--- RECORDS SHOWN Enclosed Below ---
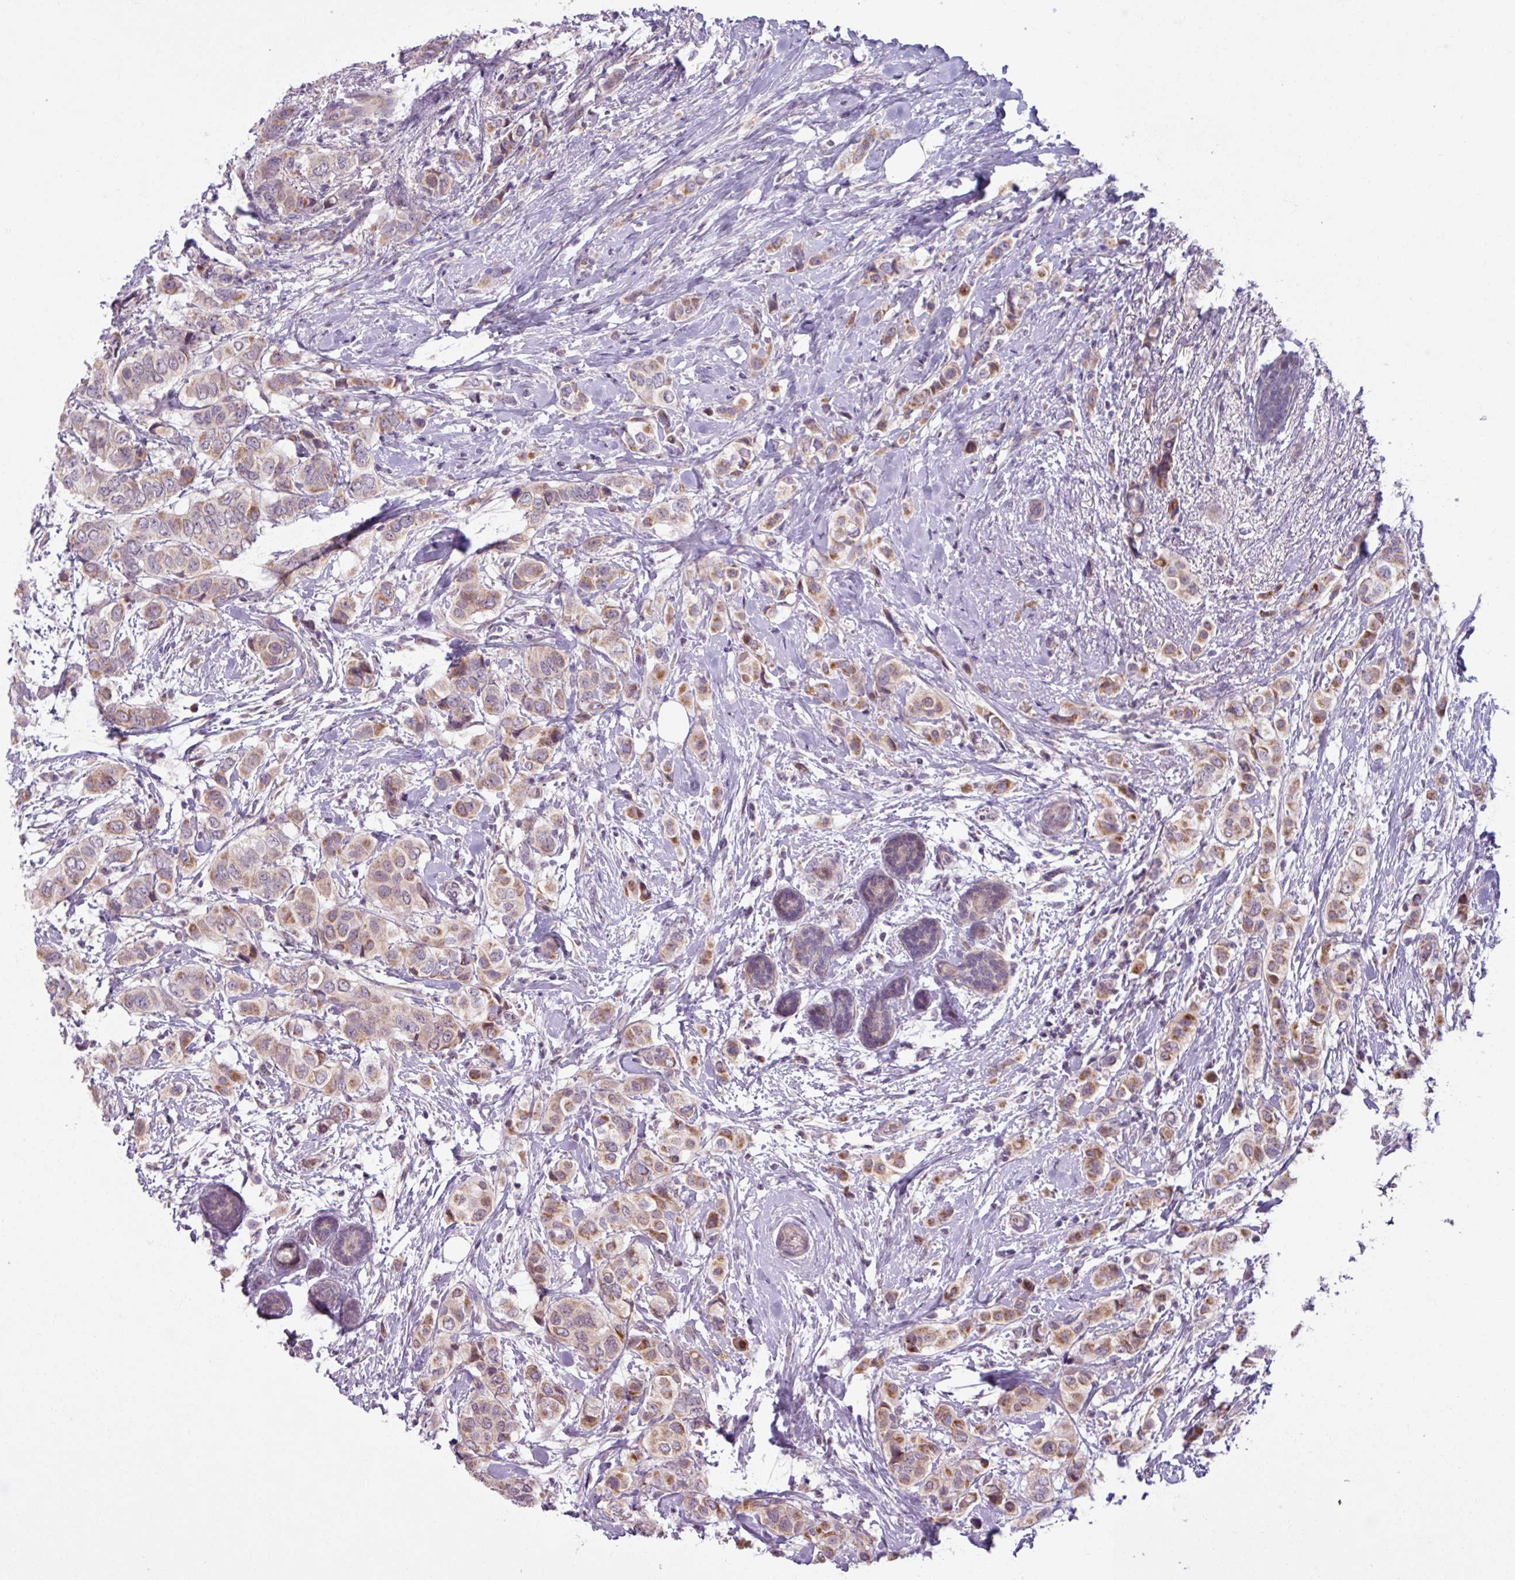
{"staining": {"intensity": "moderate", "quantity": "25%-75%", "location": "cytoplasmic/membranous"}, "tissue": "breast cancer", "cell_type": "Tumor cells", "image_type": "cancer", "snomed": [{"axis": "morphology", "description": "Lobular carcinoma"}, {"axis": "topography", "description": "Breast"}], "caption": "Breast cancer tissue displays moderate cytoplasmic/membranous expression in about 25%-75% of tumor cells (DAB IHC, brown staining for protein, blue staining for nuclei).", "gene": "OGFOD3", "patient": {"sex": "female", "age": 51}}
--- End of Enclosed RECORDS SHOWN ---
--- RECORDS SHOWN Enclosed Below ---
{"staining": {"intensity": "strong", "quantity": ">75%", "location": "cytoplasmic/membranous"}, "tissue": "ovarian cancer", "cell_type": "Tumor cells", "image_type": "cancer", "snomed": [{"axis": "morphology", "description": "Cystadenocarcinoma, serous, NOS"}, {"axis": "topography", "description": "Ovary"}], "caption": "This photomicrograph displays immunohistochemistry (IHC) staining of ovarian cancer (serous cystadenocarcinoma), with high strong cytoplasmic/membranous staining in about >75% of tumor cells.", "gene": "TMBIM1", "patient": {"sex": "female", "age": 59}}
--- End of Enclosed RECORDS SHOWN ---
--- RECORDS SHOWN Enclosed Below ---
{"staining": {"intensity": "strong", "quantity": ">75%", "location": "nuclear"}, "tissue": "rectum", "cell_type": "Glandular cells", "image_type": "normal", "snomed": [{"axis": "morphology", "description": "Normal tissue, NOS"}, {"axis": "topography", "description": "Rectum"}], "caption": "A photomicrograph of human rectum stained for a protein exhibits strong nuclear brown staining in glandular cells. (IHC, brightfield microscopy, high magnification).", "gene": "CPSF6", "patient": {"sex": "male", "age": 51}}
--- End of Enclosed RECORDS SHOWN ---
WHAT IS NEEDED: The answer must consist of every line in the records above that contains the word "high".

TASK OUTPUT:
{"staining": {"intensity": "strong", "quantity": ">75%", "location": "cytoplasmic/membranous"}, "tissue": "ovarian cancer", "cell_type": "Tumor cells", "image_type": "cancer", "snomed": [{"axis": "morphology", "description": "Cystadenocarcinoma, serous, NOS"}, {"axis": "topography", "description": "Ovary"}], "caption": "This photomicrograph displays immunohistochemistry (IHC) staining of ovarian cancer (serous cystadenocarcinoma), with high strong cytoplasmic/membranous staining in about >75% of tumor cells.", "gene": "TMBIM1", "patient": {"sex": "female", "age": 59}}
{"staining": {"intensity": "strong", "quantity": ">75%", "location": "nuclear"}, "tissue": "rectum", "cell_type": "Glandular cells", "image_type": "normal", "snomed": [{"axis": "morphology", "description": "Normal tissue, NOS"}, {"axis": "topography", "description": "Rectum"}], "caption": "A photomicrograph of human rectum stained for a protein exhibits strong nuclear brown staining in glandular cells. (IHC, brightfield microscopy, high magnification).", "gene": "CPSF6", "patient": {"sex": "male", "age": 51}}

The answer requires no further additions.